> [Records from a data source]
:::

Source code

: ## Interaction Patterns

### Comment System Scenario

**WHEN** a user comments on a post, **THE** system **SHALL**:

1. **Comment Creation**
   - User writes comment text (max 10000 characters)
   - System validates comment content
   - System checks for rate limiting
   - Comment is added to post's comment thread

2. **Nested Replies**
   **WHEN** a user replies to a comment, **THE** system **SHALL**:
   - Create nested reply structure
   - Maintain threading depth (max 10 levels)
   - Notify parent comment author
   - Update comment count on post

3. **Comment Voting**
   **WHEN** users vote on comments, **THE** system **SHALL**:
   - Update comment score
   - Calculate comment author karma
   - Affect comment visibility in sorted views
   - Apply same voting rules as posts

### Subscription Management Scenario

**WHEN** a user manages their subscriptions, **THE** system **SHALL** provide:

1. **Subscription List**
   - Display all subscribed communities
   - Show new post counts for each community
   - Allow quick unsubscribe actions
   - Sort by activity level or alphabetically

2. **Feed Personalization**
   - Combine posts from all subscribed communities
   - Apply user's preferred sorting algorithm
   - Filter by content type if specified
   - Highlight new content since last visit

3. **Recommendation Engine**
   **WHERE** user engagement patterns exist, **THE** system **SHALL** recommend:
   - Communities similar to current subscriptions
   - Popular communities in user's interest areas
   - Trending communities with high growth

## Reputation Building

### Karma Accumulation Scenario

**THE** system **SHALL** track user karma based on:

:::

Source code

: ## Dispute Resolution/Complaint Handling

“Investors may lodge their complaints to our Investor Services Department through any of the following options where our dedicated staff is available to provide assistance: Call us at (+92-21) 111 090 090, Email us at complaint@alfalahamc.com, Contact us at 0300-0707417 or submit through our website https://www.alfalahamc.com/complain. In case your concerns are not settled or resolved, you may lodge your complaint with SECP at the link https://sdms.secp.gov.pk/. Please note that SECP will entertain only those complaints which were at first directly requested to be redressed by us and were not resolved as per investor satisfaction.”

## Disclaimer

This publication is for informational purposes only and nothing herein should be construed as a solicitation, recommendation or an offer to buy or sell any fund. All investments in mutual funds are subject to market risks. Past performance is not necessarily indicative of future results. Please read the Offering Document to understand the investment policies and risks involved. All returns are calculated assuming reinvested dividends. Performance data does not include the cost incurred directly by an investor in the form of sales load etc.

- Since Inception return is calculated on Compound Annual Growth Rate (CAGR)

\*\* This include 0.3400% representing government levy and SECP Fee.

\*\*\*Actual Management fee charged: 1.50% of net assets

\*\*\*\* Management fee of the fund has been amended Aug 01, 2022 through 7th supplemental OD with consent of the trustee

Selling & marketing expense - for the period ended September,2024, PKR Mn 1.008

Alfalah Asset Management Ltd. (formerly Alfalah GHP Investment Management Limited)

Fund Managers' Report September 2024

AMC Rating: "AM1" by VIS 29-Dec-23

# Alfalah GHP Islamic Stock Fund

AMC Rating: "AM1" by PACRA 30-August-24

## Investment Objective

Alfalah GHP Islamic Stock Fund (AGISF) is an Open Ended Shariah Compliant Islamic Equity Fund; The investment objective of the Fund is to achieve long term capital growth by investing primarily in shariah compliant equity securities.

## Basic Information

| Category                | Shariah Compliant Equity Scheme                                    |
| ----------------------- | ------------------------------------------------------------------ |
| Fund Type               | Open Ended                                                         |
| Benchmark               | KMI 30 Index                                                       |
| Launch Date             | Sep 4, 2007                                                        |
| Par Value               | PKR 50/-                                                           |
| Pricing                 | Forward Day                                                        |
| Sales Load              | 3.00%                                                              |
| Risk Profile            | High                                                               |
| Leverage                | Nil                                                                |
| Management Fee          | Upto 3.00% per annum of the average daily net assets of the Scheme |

:::

> [TASK DETAILS]
Go to the line with "### Subscription Management Scenario" in the entries above and repeat every line from there through the line with "- Allow quick unsubscribe actions", exactly and with no other text.

> [WRITTEN REPLY]
### Subscription Management Scenario

**WHEN** a user manages their subscriptions, **THE** system **SHALL** provide:

1. **Subscription List**
   - Display all subscribed communities
   - Show new post counts for each community
   - Allow quick unsubscribe actions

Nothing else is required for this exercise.